Switch every "pixel coordinates" in the records to "image coordinates" and write the records out again with everything else unchanged. Leave the pictures out.

===== Source material =====

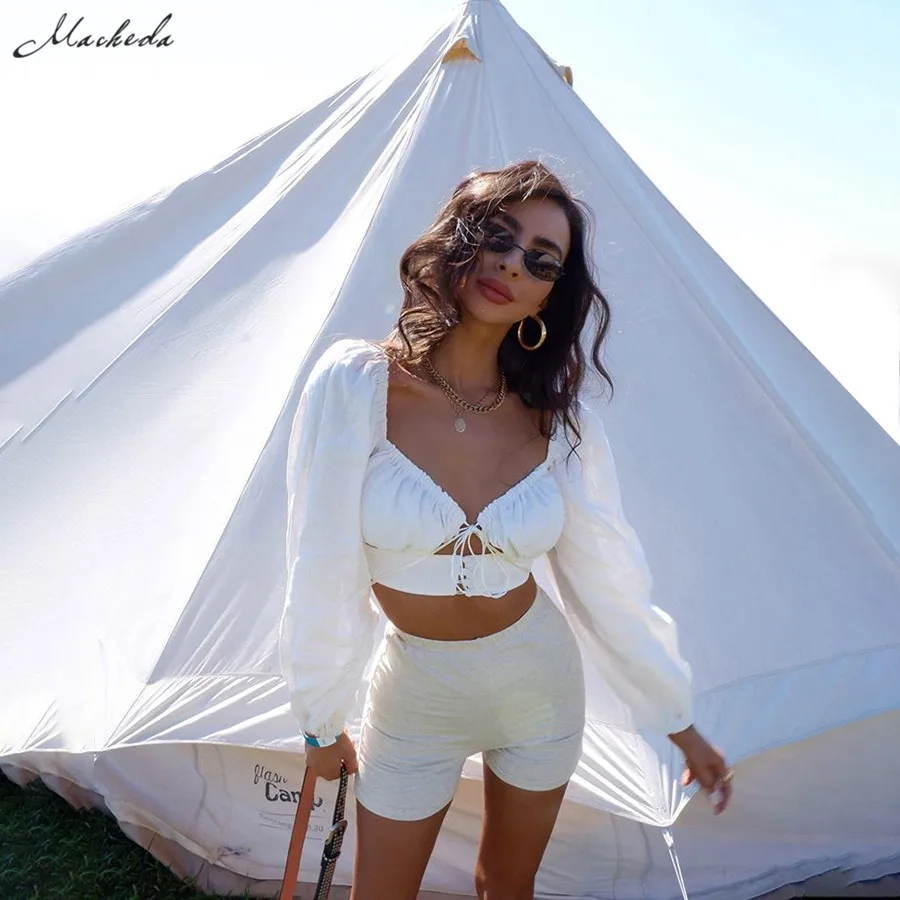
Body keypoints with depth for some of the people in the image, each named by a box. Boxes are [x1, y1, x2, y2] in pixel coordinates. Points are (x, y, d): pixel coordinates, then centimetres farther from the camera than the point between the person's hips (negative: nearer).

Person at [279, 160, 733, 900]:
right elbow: (322, 570, -14)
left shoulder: (562, 416, -12)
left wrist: (680, 721, 4)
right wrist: (321, 722, -5)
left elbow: (611, 576, -4)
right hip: (414, 693, -1)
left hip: (541, 679, 2)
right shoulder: (356, 382, -20)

=====

● Your response:
Body keypoints with depth for some of the people in the image, each named by a box. Boxes are [x1, y1, x2, y2] in image coordinates. Points are (x, y, d): image coordinates, then centimetres farther from the camera than the point between the person's hips (negative: nearer).

Person at [279, 160, 733, 900]:
right elbow: (322, 570, -14)
left shoulder: (562, 416, -12)
left wrist: (680, 721, 4)
right wrist: (321, 722, -5)
left elbow: (611, 576, -4)
right hip: (414, 693, -1)
left hip: (541, 679, 2)
right shoulder: (356, 382, -20)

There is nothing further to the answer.